Viewing the status of a job
The grid-scheduler scheduler allows users to view the status of the jobs they have submitted. The qstat command displays the status of all the jobs submitted by the user:
job-ID prior name user state submit/start at queue slots
---------------------------------------------------------------------------------------
321 0.55500 openmpi.sh alces-user r 01/06/2011 10:04:43 [email protected] 16
331 0.22000 sleepjob.sh alces-user r 01/06/2011 11:44:20 [email protected] 1
332 0.12000 sleepjob.sh alces-user qw 01/06/2011 11:45:10 1
334 0.12000 sleepjob.sh alces-user qw 01/06/2011 11:48:44 1
335 0.12000 sleepjob.sh alces-user qw 01/06/2011 11:48:52 1
The job state can be marked as one or more of the following:
| Status code | Job state | Description |
|---|---|---|
d |
deleted |
A user or administrator has requested that the job should be deleted from the queueing system |
E |
error |
The job is in error status. Use the -explain E option to qstat for more information |
h |
hold |
The job has been set to hold by a user or administrator |
r |
running |
The job is running |
R |
restarted |
The job has been restarted |
s |
suspended |
The job has been suspended and is not currently running |
S |
suspended |
The job is currently being suspended |
t |
transferring |
The job is being transferred to an execution host to be run |
q |
queued |
The job is queued for execution |
w |
waiting |
The job is waiting for resources to be available |
By default, the qstat command only shows jobs belonging to the user executing the command. Use the qstat -u '*' command to see the status of jobs submitted by all users.

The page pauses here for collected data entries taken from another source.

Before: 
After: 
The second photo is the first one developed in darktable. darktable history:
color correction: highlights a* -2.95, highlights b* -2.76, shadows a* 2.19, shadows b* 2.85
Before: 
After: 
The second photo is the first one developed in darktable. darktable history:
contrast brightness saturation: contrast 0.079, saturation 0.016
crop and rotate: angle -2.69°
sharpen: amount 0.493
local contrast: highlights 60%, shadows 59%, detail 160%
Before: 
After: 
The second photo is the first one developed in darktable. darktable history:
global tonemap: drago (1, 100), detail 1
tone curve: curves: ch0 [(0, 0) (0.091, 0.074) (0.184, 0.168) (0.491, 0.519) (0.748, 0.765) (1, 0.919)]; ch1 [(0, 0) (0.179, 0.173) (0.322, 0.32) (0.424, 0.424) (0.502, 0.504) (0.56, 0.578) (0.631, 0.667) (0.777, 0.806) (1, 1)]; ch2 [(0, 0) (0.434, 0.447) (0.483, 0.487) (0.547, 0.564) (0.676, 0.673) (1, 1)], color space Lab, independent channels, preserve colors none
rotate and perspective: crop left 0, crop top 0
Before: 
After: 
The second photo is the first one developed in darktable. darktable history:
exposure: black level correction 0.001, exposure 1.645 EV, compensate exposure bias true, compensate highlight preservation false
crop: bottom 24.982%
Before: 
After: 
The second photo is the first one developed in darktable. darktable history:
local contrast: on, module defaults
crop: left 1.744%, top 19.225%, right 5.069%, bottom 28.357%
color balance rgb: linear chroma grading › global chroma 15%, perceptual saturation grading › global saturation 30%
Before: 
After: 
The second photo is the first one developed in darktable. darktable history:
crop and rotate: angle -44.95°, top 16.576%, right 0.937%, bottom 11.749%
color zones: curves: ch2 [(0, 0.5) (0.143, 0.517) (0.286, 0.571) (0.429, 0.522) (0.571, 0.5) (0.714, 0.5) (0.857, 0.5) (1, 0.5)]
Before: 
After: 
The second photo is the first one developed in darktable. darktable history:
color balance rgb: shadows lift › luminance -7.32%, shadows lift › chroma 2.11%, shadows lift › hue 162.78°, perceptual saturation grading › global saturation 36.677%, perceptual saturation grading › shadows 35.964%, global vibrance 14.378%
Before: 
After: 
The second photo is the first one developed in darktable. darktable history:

The qstat -f command provides more detail about the scheduler system, also listing the status of each queue instance on every execution host available in your cluster. Queues are listed with the following status:
| Status code | Queue state | Description |
|---|---|---|
a |
alarm (load) |
A queue instance has exceeded its pre-configured maximum load threshold |
c |
configuration error |
A queue instance has a configuration error - contact your system administrator for assistance |
d |
disabled |
A queue instance has been temporarily disabled by a system administrator |
o |
orphaned |
The indicated queue instance has been de-configured, but jobs are still running using queue resources |
s |
suspended |
The queue instance has been suspended |
u |
unknown |
The scheduler has lost contact with the machine hosting the queue instance |
A |
alarm (suspend) |
The queue instance has exceeded its suspension threshold |
C |
calendar suspended |
The queue has been automatically suspended via the built in calendar facility. Contact your system administrator for information on the configured calendar policies for your site |
D |
calendar disabled |
The queue has been automatically disabled via the build in calendar facility. Contact your system administrator for information on the configured calendar policies for your site |
E |
error |
The scheduler was unable to contact the shepherd process on the machine hosting this queue instance. Contact your system administrator for assistance. |
S |
subordinated |
This queue instance has been suspended via subordination to another queue. |